Let's Talk about Two Teresas

Blog Published: October 15, 2023
By Sister Rejane Cytacki, SCL
teresa of avila

There are several well-known Saint Teresas -- for example, Saint Teresa of Calcutta -- but I'd like to focus on the two people tend to confuse the most. These Saint Teresas have more in common than the others: both Carmelite nuns, both with feast days in October, and both Doctors of the Church. 

“May you trust God that you are exactly where you are meant to be.” (Teresa of Avila)

I am going to start with Teresa of Avila. Her religious name was Teresa of Jesus, and her feast day is October 15. She lived in 6th century Spain and entered the Carmelite Order. She is known for her reformation movement of both the women’s and men’s Carmelite communities, which came to be known as the Discalced Carmelites. 

What I admire most about her is that she was an educated writer in a time when women were not considered intelligent enough to educate. Miraculously, she and her writings survived the Inquisition, which was active in Spain. Her spiritual writings are still accessible to people today. 

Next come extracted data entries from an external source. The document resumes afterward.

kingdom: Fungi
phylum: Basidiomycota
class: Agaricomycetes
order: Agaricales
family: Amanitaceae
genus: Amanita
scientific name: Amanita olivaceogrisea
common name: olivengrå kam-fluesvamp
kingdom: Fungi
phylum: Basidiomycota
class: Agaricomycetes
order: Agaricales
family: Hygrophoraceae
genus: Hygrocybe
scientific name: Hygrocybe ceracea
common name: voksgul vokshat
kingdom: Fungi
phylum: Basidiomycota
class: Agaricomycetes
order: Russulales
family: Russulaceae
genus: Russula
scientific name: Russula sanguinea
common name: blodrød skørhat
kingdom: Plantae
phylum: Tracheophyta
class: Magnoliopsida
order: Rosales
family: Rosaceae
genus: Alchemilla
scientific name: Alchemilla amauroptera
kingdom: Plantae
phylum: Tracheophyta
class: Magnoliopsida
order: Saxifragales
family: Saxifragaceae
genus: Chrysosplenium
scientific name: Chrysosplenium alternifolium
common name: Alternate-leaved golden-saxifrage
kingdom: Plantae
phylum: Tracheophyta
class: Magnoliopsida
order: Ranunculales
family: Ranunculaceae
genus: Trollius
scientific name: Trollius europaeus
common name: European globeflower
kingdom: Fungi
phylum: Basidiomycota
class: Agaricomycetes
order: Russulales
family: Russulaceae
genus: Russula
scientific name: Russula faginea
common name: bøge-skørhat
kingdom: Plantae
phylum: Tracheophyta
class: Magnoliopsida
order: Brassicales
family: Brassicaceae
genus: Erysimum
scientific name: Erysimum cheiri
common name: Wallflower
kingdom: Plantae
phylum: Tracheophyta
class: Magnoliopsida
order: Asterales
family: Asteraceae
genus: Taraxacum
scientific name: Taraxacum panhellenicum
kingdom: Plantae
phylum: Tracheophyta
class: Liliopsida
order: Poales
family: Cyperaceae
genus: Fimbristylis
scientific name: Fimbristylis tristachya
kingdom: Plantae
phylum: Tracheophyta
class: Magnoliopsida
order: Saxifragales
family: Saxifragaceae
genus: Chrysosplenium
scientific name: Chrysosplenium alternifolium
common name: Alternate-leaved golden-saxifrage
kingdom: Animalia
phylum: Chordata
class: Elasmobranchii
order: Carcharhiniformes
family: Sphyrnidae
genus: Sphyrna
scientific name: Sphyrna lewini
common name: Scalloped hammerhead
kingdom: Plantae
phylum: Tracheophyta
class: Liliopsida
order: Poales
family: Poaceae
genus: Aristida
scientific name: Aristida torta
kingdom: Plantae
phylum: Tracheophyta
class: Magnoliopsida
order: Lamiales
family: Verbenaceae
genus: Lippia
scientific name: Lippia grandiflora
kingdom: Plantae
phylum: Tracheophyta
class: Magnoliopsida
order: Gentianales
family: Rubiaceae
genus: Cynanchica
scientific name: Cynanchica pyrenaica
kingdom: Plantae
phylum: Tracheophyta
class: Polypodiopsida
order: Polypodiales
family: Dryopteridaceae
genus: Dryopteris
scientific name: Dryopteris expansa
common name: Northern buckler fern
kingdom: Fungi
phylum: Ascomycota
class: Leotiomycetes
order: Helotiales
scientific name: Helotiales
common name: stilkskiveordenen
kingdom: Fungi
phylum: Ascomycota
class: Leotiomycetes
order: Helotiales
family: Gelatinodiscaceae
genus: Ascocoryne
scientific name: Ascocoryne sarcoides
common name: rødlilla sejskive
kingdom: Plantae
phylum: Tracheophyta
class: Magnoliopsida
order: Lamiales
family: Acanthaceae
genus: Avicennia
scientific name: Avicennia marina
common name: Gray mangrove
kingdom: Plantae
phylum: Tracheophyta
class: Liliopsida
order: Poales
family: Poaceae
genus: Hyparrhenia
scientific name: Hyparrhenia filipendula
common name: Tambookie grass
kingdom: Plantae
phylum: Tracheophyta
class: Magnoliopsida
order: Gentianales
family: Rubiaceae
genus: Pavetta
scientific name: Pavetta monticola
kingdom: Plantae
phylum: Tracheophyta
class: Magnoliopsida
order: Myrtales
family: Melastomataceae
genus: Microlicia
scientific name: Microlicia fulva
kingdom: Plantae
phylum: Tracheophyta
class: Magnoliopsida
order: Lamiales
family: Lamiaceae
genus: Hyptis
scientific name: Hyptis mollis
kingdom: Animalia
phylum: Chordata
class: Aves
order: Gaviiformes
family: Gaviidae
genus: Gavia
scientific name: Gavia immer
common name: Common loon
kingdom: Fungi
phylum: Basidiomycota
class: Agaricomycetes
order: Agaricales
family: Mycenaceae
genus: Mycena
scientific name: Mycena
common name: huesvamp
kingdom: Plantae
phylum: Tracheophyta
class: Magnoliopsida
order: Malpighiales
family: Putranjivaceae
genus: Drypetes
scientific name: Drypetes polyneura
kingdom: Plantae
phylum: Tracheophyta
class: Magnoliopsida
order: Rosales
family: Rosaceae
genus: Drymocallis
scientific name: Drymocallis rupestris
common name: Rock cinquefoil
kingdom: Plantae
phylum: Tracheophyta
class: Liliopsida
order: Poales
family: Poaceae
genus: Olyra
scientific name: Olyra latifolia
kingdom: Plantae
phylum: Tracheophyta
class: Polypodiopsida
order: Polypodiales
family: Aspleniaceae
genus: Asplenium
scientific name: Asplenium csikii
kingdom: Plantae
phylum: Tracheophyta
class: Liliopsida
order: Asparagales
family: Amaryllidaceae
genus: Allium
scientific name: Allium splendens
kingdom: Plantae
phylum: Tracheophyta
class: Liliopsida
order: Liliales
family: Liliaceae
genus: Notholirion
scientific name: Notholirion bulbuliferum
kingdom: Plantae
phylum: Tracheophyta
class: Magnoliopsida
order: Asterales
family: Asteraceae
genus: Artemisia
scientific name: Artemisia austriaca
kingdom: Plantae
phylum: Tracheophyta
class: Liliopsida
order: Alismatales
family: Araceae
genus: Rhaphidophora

She traveled all over Spain, founding new communities and interacting with top religious and political figures -- even though she wanted a more cloistered prayerful existence. She lived to age 67. 

"For me, prayer is a burst from my heart, it is a simple glance thrown toward heaven, a cry of thanksgiving and love in times of trial as well as in times of joy." (Therese of Lisieux)   
The religious name of Therese of Lisieux was Therese of the Child Jesus and the Holy Face. She was born in France in the late 1800s, and her feast day is October 1.

Her mother died when she was four-and-a-half, and she became a very demanding child for her father and older sisters. At 10, Therese came down with a grave illness. A statue of Our Lady of Victories sat on her bed table, and while everyone was praying for her healing, Therese reached out in prayer to Our Lady. Mary appeared to her with a beautiful smile, and she was cured. The statue is now called Our Lady of the Smile. It changed Therese’s focus from the outer world to the inner world of her soul.

What stands out to me is the amount of joy and suffering she dealt with in her short life. With God’s help she transformed that suffering into an ardent and passionate faith. At 14 she knew she wanted to be a Carmelite, and was persistent enough to travel to see the Pope to gain permission to enter the convent at 15. While in the convent, she wrote her autobiography, Story of a Soul.  She died of tuberculosis at age 24.  

While these two Teresas share much in common, I think the most important thing is their ardent devotion and faith in Jesus. Jesus was the center of their lives, and it showed through their lives and their writings.

How can you and I follow the example of the two Teresas, and continue to give Jesus space in our lives?